C’est à l’école, îlot d’arbres et de sable au milieu des immeubles, que l’institutrice entend l’enfant créer « Hagar », qui « est assez belle. Assez pour moi. Assez pour moi. Une pluie d’or tombe sur sa maison. Véritable soleil de Dieu ».
Il s’agit de la touche autobiographique du film. Ce texte est l’un des quelque 100 poèmes qu’a « écrits » (en fait dictés à sa nounou) le réalisateur entre 4 ans et demi et 7 ans, dont l’impressionnant « Une séparation » cité à la fin du film.
Or, comme s’inquiète Nira (Sarit Larry), « être poète dans notre monde, c’est s’opposer à la nature du monde ».
Et la nature du monde tente de creuser son sillon dans les mots de Yoav (Avi Shnaidman).
Dans l’une des scènes les plus fortes du film, présenté à la Semaine de la critique lors du dernier festival de Cannes, le petit garçon se met à hurler de toutes ses forces des insultes de stade de foot: « L’équipe de Maccabi est nazie. (…) Pourvu que vous creviez! Que vous brûliez vivants!… ».
PAYS JEUNE,
SANS TRADITIONS
L’institutrice veut à tout prix protéger la parole poétique de l’enfant – incroyablement mûre sur l’amour, la violence ou la rupture – mais jusqu’où? Le film est l’histoire de cette résistance dans laquelle l’institutrice se lance, non sans ambiguïtés.
« Il n’y a pas moyen de gagner contre +l’air du temps+ », avertit le réalisateur – qui avait emporté le grand prix du jury au festival de Locarno avec « Le policier » en 2011. « +L’air du temps+ est celui que nous respirons tous… », écrit-il dans le dossier de presse.
Et Israël est un décor parfait pour cette tragédie moderne. La société israélienne est devenue « hypermatérialiste et vulgaire », constate Nadav Lapid.
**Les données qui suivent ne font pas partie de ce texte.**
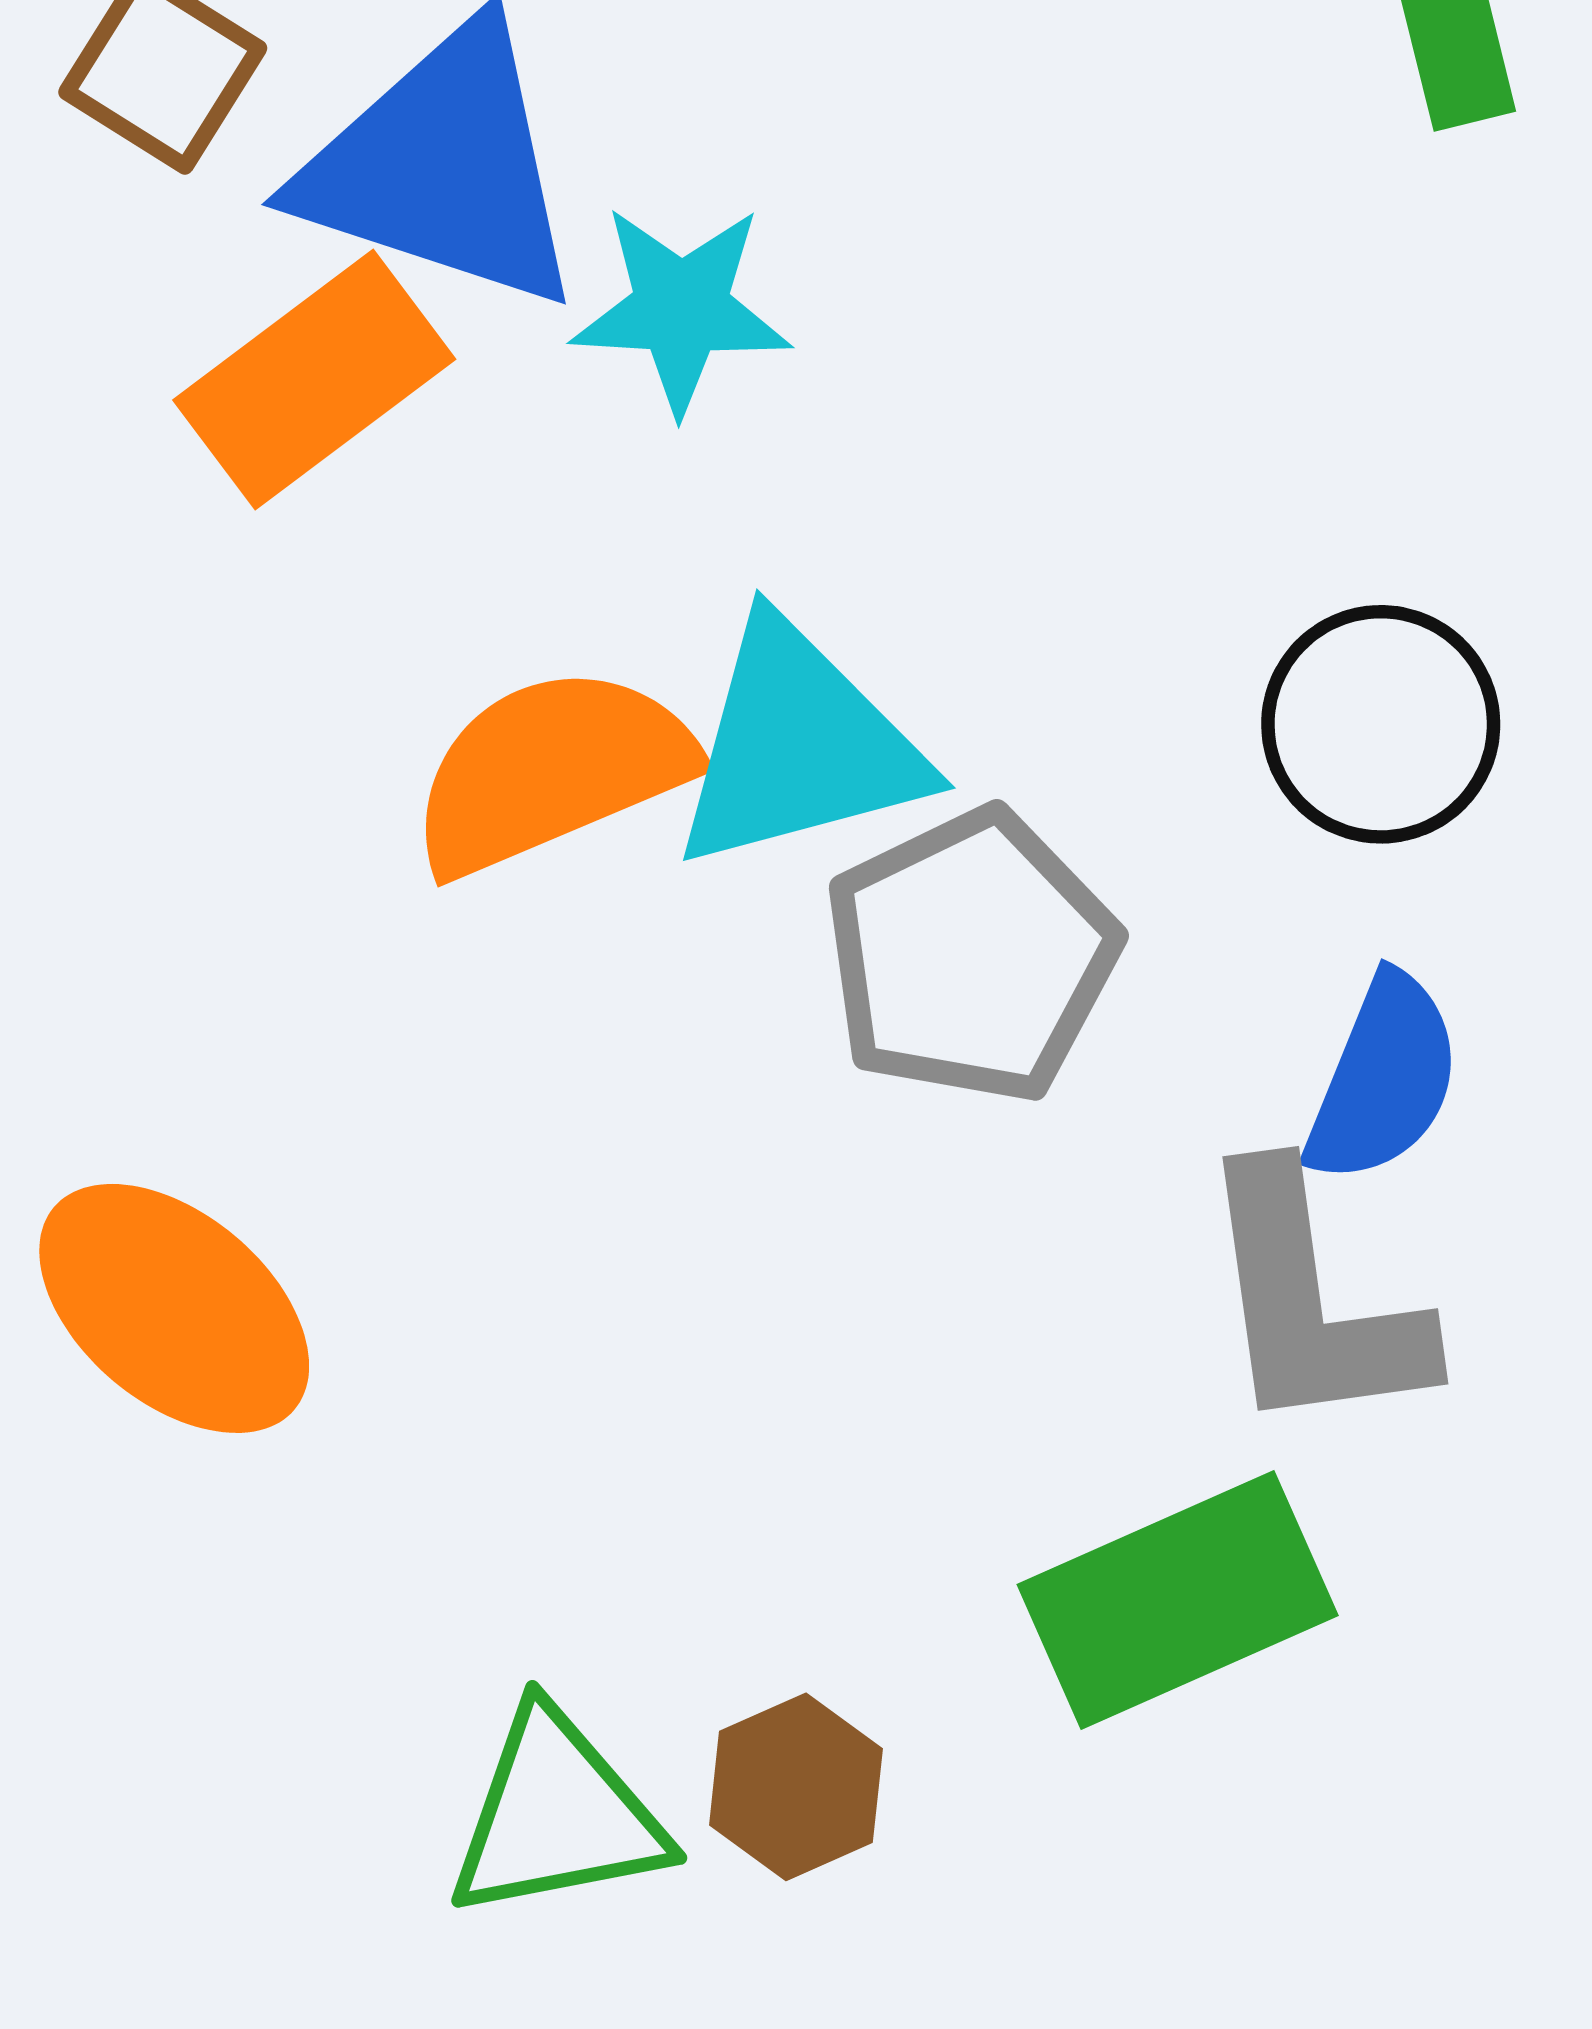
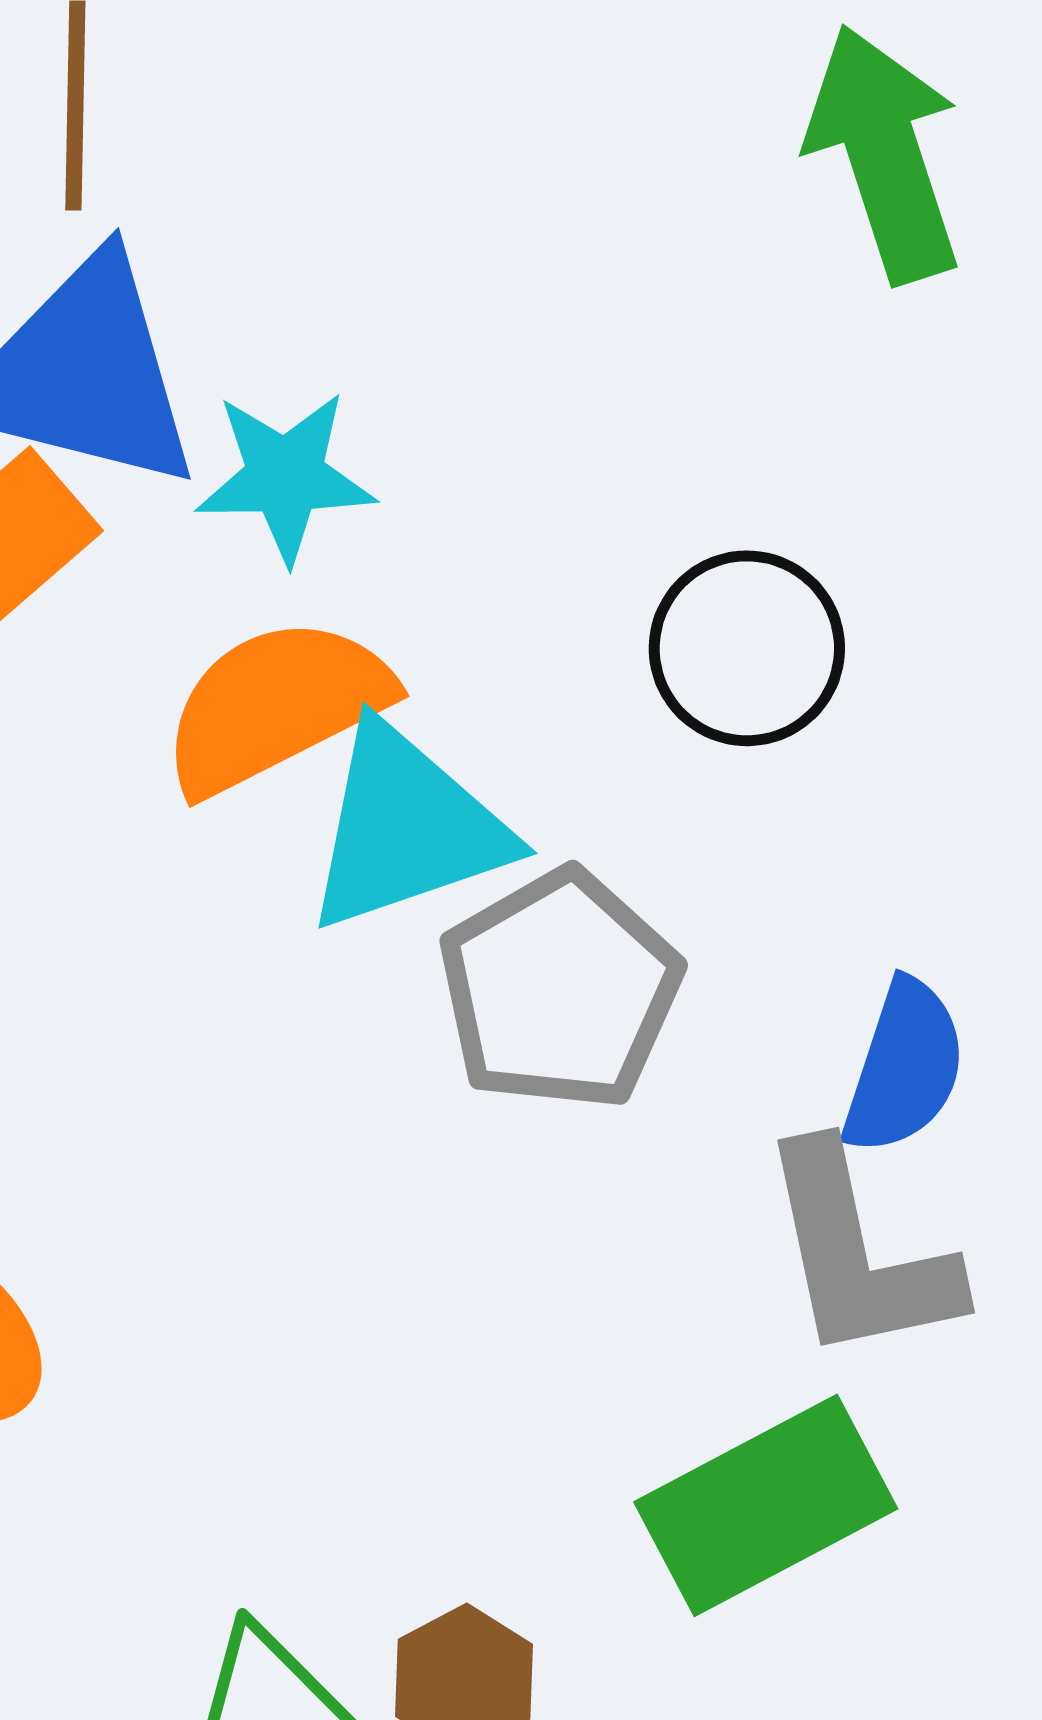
black circle: (1381, 724) -> (747, 648), moved
orange semicircle: (552, 770) -> (276, 706), moved

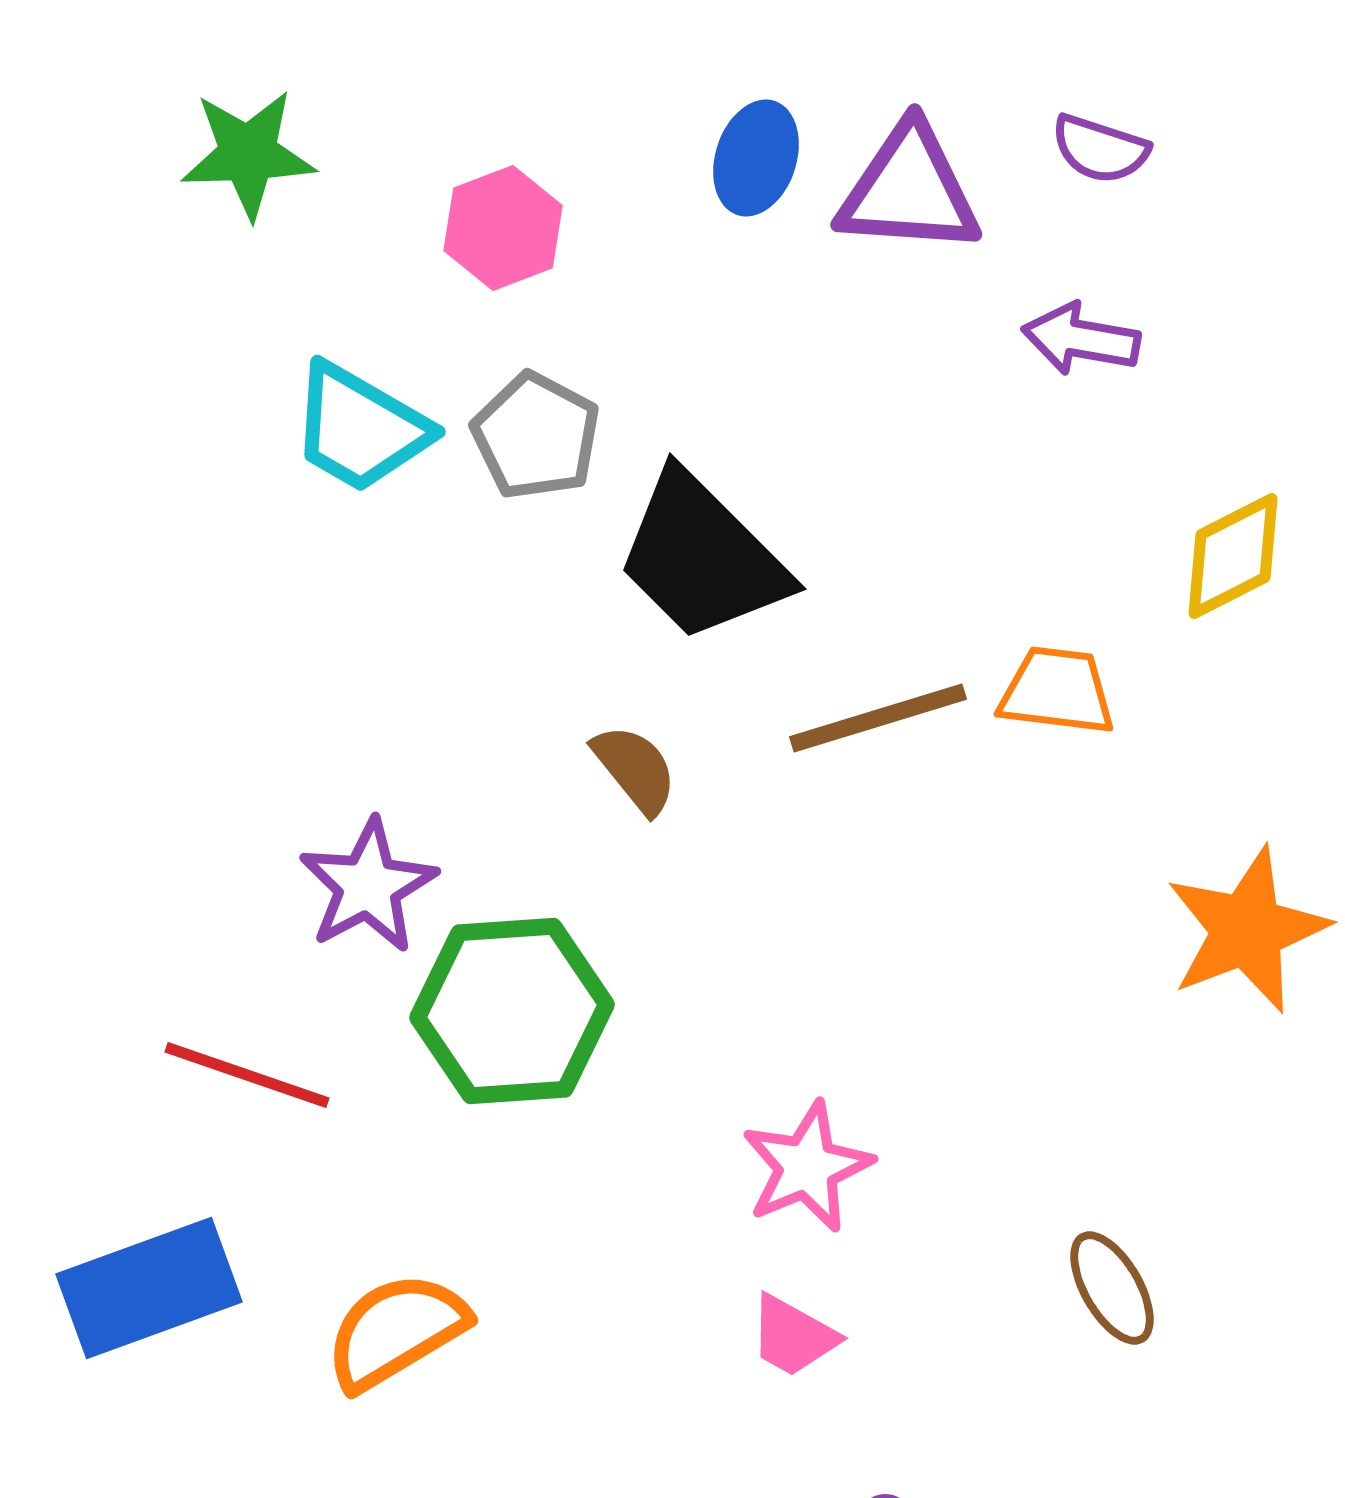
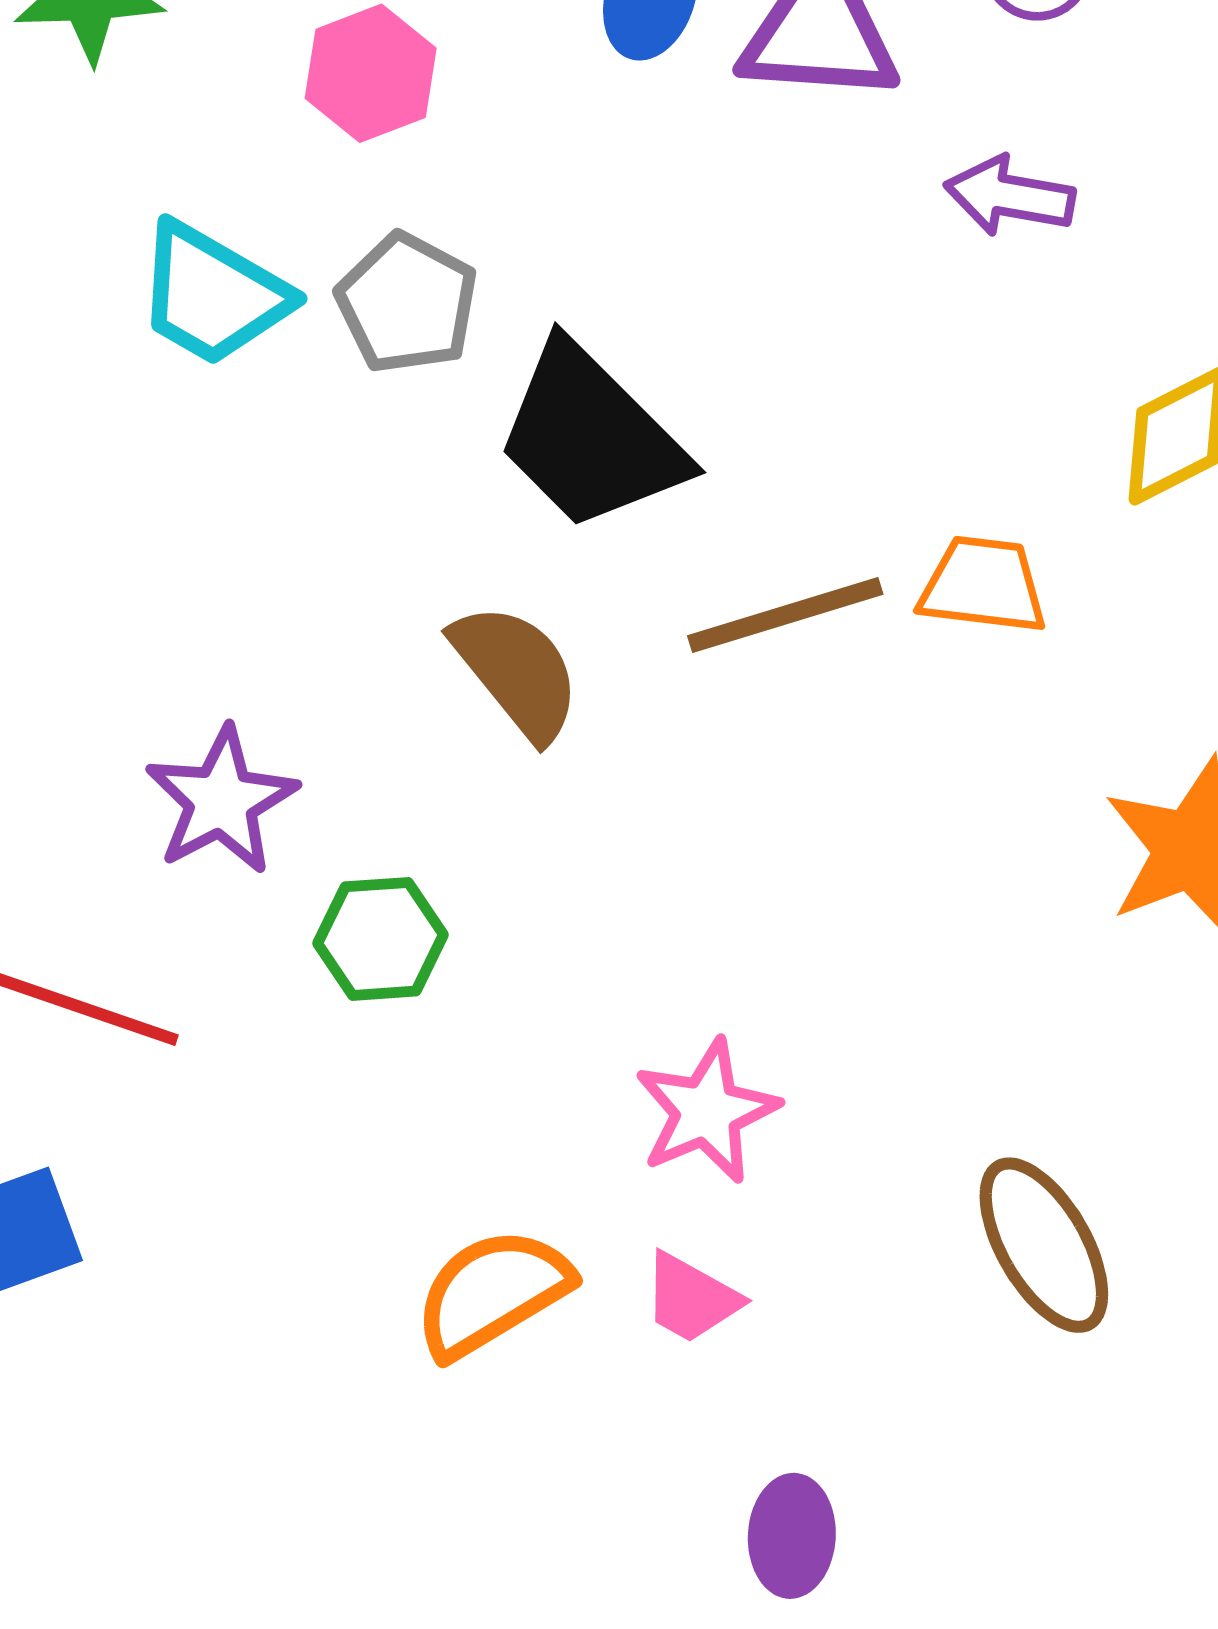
brown semicircle: (635, 769) -> (517, 671), size x1.4
green hexagon: (512, 1011) -> (381, 939), size x0.6
brown ellipse: (1112, 1288) -> (1044, 1245), size x1.4
orange semicircle: (396, 1331) -> (492, 1293), moved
Dans ce « pays jeune, sans tradition, cette transformation est très rapide, plus brutale, et peut-être plus visible qu’ailleurs ».
L’aventure, qui prend des allures de cavale, s’achève dans un grand hôtel de la cité balnéaire d’Eilat sur la mer Rouge, au bord d’une piscine « laide » où les corps se prélassent sur une musique hurlante. Une certaine idée du bonheur.
Et le film se clôt sur l’enfant — probablement le seul de cet âge à pouvoir citer le grand poète national Bialik — silencieux. Pour toujours?